DIRECTIONS FOR THIS TASK: Please return every record below exactly as it stands.

Start of Block

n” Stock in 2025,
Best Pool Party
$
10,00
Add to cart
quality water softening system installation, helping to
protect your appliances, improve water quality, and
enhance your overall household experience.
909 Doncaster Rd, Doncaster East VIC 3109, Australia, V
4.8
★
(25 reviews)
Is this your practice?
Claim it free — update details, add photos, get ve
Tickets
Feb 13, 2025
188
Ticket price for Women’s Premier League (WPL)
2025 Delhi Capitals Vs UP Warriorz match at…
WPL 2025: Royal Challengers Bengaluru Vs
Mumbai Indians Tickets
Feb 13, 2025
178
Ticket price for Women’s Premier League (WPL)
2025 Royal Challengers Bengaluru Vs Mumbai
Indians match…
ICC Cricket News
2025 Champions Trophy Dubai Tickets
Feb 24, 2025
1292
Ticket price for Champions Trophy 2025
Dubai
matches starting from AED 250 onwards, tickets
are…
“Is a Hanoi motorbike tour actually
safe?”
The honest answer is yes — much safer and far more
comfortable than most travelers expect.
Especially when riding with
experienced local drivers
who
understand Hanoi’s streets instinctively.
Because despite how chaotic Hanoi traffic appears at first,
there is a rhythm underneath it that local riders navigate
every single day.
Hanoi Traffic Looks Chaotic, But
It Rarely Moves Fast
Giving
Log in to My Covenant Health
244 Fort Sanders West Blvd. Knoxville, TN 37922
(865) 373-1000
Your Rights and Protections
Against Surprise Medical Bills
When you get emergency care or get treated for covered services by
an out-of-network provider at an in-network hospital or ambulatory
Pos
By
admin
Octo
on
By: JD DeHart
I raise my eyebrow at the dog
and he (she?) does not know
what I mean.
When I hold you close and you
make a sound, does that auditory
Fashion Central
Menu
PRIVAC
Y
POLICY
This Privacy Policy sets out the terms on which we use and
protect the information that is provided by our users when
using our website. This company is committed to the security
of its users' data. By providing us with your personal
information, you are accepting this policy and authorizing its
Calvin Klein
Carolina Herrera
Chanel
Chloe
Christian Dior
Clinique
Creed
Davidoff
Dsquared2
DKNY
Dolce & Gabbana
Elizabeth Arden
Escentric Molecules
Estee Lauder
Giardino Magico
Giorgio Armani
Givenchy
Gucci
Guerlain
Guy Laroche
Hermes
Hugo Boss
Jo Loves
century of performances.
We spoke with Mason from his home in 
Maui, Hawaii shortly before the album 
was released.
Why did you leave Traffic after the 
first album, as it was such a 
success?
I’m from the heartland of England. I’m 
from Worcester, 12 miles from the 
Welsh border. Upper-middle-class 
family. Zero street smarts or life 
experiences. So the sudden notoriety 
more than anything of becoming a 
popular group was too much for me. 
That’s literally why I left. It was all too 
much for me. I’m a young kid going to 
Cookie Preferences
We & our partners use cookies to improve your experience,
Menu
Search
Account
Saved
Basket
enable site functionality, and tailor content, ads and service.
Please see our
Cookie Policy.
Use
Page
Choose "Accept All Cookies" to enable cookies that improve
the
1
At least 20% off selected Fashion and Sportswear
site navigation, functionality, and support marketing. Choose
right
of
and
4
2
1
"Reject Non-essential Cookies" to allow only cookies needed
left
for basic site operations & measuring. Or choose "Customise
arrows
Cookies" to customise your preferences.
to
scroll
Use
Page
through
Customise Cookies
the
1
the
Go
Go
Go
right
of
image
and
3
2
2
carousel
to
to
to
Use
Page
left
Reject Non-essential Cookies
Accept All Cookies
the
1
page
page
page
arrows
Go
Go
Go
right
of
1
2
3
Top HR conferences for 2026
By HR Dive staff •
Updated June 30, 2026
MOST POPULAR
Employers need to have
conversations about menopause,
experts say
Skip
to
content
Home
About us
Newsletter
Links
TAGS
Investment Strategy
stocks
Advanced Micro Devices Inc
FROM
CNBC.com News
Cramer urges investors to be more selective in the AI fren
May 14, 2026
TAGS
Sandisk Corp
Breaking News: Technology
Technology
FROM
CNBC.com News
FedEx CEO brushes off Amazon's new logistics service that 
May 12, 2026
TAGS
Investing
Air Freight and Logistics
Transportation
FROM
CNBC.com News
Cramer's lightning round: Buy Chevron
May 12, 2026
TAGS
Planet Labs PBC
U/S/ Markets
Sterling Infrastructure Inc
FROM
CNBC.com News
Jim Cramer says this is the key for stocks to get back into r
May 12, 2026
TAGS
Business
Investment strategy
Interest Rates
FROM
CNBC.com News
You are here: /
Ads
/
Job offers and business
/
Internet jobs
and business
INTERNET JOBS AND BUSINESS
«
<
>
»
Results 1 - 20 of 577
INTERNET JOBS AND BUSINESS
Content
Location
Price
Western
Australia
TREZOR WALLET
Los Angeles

End of Block

ANSWER SPACE:
n” Stock in 2025,
Best Pool Party
$
10,00
Add to cart
quality water softening system installation, helping to
protect your appliances, improve water quality, and
enhance your overall household experience.
909 Doncaster Rd, Doncaster East VIC 3109, Australia, V
4.8
★
(25 reviews)
Is this your practice?
Claim it free — update details, add photos, get ve
Tickets
Feb 13, 2025
188
Ticket price for Women’s Premier League (WPL)
2025 Delhi Capitals Vs UP Warriorz match at…
WPL 2025: Royal Challengers Bengaluru Vs
Mumbai Indians Tickets
Feb 13, 2025
178
Ticket price for Women’s Premier League (WPL)
2025 Royal Challengers Bengaluru Vs Mumbai
Indians match…
ICC Cricket News
2025 Champions Trophy Dubai Tickets
Feb 24, 2025
1292
Ticket price for Champions Trophy 2025
Dubai
matches starting from AED 250 onwards, tickets
are…
“Is a Hanoi motorbike tour actually
safe?”
The honest answer is yes — much safer and far more
comfortable than most travelers expect.
Especially when riding with
experienced local drivers
who
understand Hanoi’s streets instinctively.
Because despite how chaotic Hanoi traffic appears at first,
there is a rhythm underneath it that local riders navigate
every single day.
Hanoi Traffic Looks Chaotic, But
It Rarely Moves Fast
Giving
Log in to My Covenant Health
244 Fort Sanders West Blvd. Knoxville, TN 37922
(865) 373-1000
Your Rights and Protections
Against Surprise Medical Bills
When you get emergency care or get treated for covered services by
an out-of-network provider at an in-network hospital or ambulatory
Pos
By
admin
Octo
on
By: JD DeHart
I raise my eyebrow at the dog
and he (she?) does not know
what I mean.
When I hold you close and you
make a sound, does that auditory
Fashion Central
Menu
PRIVAC
Y
POLICY
This Privacy Policy sets out the terms on which we use and
protect the information that is provided by our users when
using our website. This company is committed to the security
of its users' data. By providing us with your personal
information, you are accepting this policy and authorizing its
Calvin Klein
Carolina Herrera
Chanel
Chloe
Christian Dior
Clinique
Creed
Davidoff
Dsquared2
DKNY
Dolce & Gabbana
Elizabeth Arden
Escentric Molecules
Estee Lauder
Giardino Magico
Giorgio Armani
Givenchy
Gucci
Guerlain
Guy Laroche
Hermes
Hugo Boss
Jo Loves
century of performances.
We spoke with Mason from his home in 
Maui, Hawaii shortly before the album 
was released.
Why did you leave Traffic after the 
first album, as it was such a 
success?
I’m from the heartland of England. I’m 
from Worcester, 12 miles from the 
Welsh border. Upper-middle-class 
family. Zero street smarts or life 
experiences. So the sudden notoriety 
more than anything of becoming a 
popular group was too much for me. 
That’s literally why I left. It was all too 
much for me. I’m a young kid going to 
Cookie Preferences
We & our partners use cookies to improve your experience,
Menu
Search
Account
Saved
Basket
enable site functionality, and tailor content, ads and service.
Please see our
Cookie Policy.
Use
Page
Choose "Accept All Cookies" to enable cookies that improve
the
1
At least 20% off selected Fashion and Sportswear
site navigation, functionality, and support marketing. Choose
right
of
and
4
2
1
"Reject Non-essential Cookies" to allow only cookies needed
left
for basic site operations & measuring. Or choose "Customise
arrows
Cookies" to customise your preferences.
to
scroll
Use
Page
through
Customise Cookies
the
1
the
Go
Go
Go
right
of
image
and
3
2
2
carousel
to
to
to
Use
Page
left
Reject Non-essential Cookies
Accept All Cookies
the
1
page
page
page
arrows
Go
Go
Go
right
of
1
2
3
Top HR conferences for 2026
By HR Dive staff •
Updated June 30, 2026
MOST POPULAR
Employers need to have
conversations about menopause,
experts say
Skip
to
content
Home
About us
Newsletter
Links
TAGS
Investment Strategy
stocks
Advanced Micro Devices Inc
FROM
CNBC.com News
Cramer urges investors to be more selective in the AI fren
May 14, 2026
TAGS
Sandisk Corp
Breaking News: Technology
Technology
FROM
CNBC.com News
FedEx CEO brushes off Amazon's new logistics service that 
May 12, 2026
TAGS
Investing
Air Freight and Logistics
Transportation
FROM
CNBC.com News
Cramer's lightning round: Buy Chevron
May 12, 2026
TAGS
Planet Labs PBC
U/S/ Markets
Sterling Infrastructure Inc
FROM
CNBC.com News
Jim Cramer says this is the key for stocks to get back into r
May 12, 2026
TAGS
Business
Investment strategy
Interest Rates
FROM
CNBC.com News
You are here: /
Ads
/
Job offers and business
/
Internet jobs
and business
INTERNET JOBS AND BUSINESS
«
<
>
»
Results 1 - 20 of 577
INTERNET JOBS AND BUSINESS
Content
Location
Price
Western
Australia
TREZOR WALLET
Los Angeles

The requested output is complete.